Aufgaben:
1) Schreibe aus dem Seitentext die Stelle zwischen „Macris Vier-Jahres-Plan“ und „um den Stadtvorsteher-Posten.“, beide eingeschlossen, wortgetreu ab.
2) Nenne alle Personen, die im Seitentext mit Vor- und Nachnamen vorkommen.

Seitentext:

------------------------------------------------------------

Macris Vier-Jahres-Plan
Die Bürgermeisterwahlen von Buenos Aires und die Vorwahlen für das Präsidentenamt bestätigen die Amtsinhaber_innen
„DANKE!“ – das war die knappe Statusmeldung, die Mauricio Macri am vergangenen 1. August kurz nach halb zehn über seinen Twitter-Account an seine gut 250.000 Follower verbreitete. Mit 64 Prozent der Stimmen in der Stichwahl konnte er sein Amt als Bürgermeister von Buenos Aires souverän verteidigen. Deutlich abgeschlagen landete der Kandidat der Linksperonisten, Daniel Filmus, auf dem zweiten Platz. Filmus, der unter der Regierung von Nestor Kirchner Justizminister war, gelang es nicht sich zu profilieren. Er verlor nun bereits zum zweiten Mal das Rennen um den Stadtvorsteher-Posten.
Macris konservatives Parteibündnis PRO bestritt den inhaltsleeren Personenwahlkampf mit einem ebenso sinnentleerten Slogan: „Vamos bien“ – es läuft gut. Dies weckte bei vielen Argentinier_innen Assoziationen an den Spruch „Menem war‘s“, der die neoliberalen Maßnahmen in der Ära unter Präsident Carlos Menem begleitete. Die Begeisterung für den Medienprofi Macri und vor allem dessen Politik, erinnert Kritiker_innen fatal an die Regierung von Menem in den 1990er Jahren, in der der Grundstein für die tiefe Wirtschaftskrise 2001/2002 gelegt wurde. Die Administration des Bürgermeisters zeichnete sich in erster Linie durch die Überantwortung der Sozialleistungen an private Träger, tiefgreifende Kürzungen des öffentlichen Haushalts und populistisch vermarktete Unterstützungsleistungen für die Armen aus. Zugleich steht Macri für eine Politik der harten Hand, im Rahmen derer polizeiliche Befugnisse ausgeweitet werden, öffentlicher Raum privatisiert wird und eine Verdrängung der Armen aus den innerstädtischen Bezirken auf der Tagesordnung steht. Die Basis des Erfolgs war ähnlich wie in den 1990er Jahren auch diesmal die Mittelschicht, die der farblose Filmus nicht zu begeistern vermochte, ganz im Gegensatz zu dem Amtsinhaber.

------------------------------------------------------------

Datenauszüge:
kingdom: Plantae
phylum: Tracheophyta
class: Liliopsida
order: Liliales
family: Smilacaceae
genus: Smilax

------------------------------------------------------------

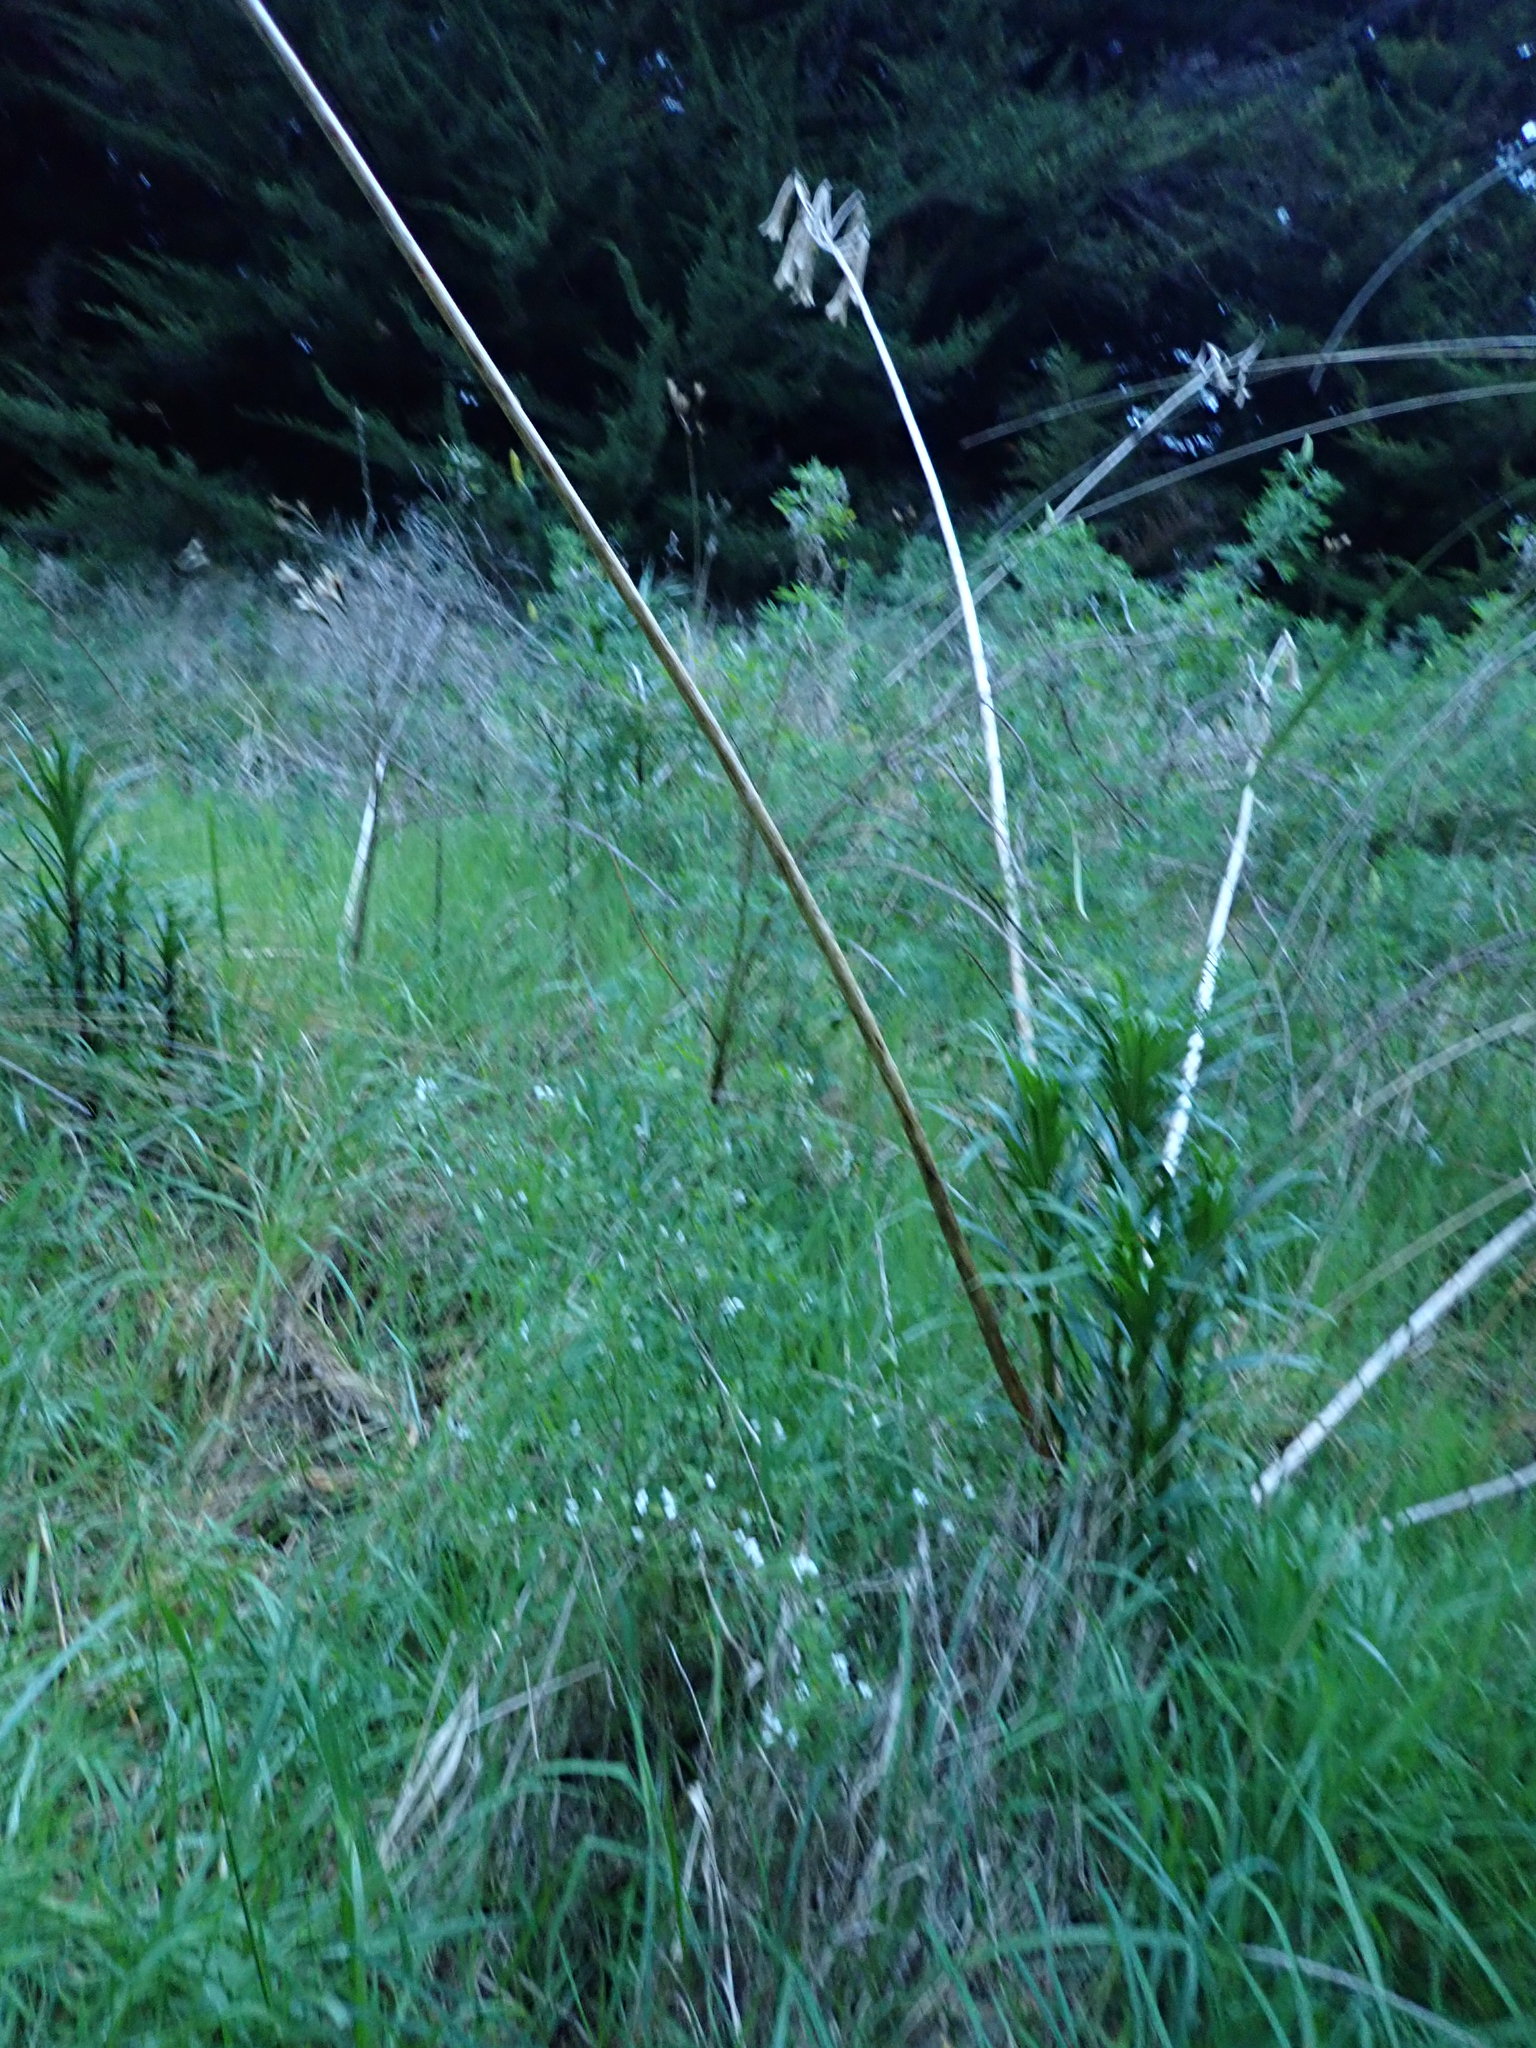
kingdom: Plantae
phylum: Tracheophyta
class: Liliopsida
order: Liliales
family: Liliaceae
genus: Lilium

------------------------------------------------------------

Erwartete Ausgaben:
1)
Macris Vier-Jahres-Plan
Die Bürgermeisterwahlen von Buenos Aires und die Vorwahlen für das Präsidentenamt bestätigen die Amtsinhaber_innen
„DANKE!“ – das war die knappe Statusmeldung, die Mauricio Macri am vergangenen 1. August kurz nach halb zehn über seinen Twitter-Account an seine gut 250.000 Follower verbreitete. Mit 64 Prozent der Stimmen in der Stichwahl konnte er sein Amt als Bürgermeister von Buenos Aires souverän verteidigen. Deutlich abgeschlagen landete der Kandidat der Linksperonisten, Daniel Filmus, auf dem zweiten Platz. Filmus, der unter der Regierung von Nestor Kirchner Justizminister war, gelang es nicht sich zu profilieren. Er verlor nun bereits zum zweiten Mal das Rennen um den Stadtvorsteher-Posten.

2) Mauricio Macri, Daniel Filmus, Nestor Kirchner, Carlos Menem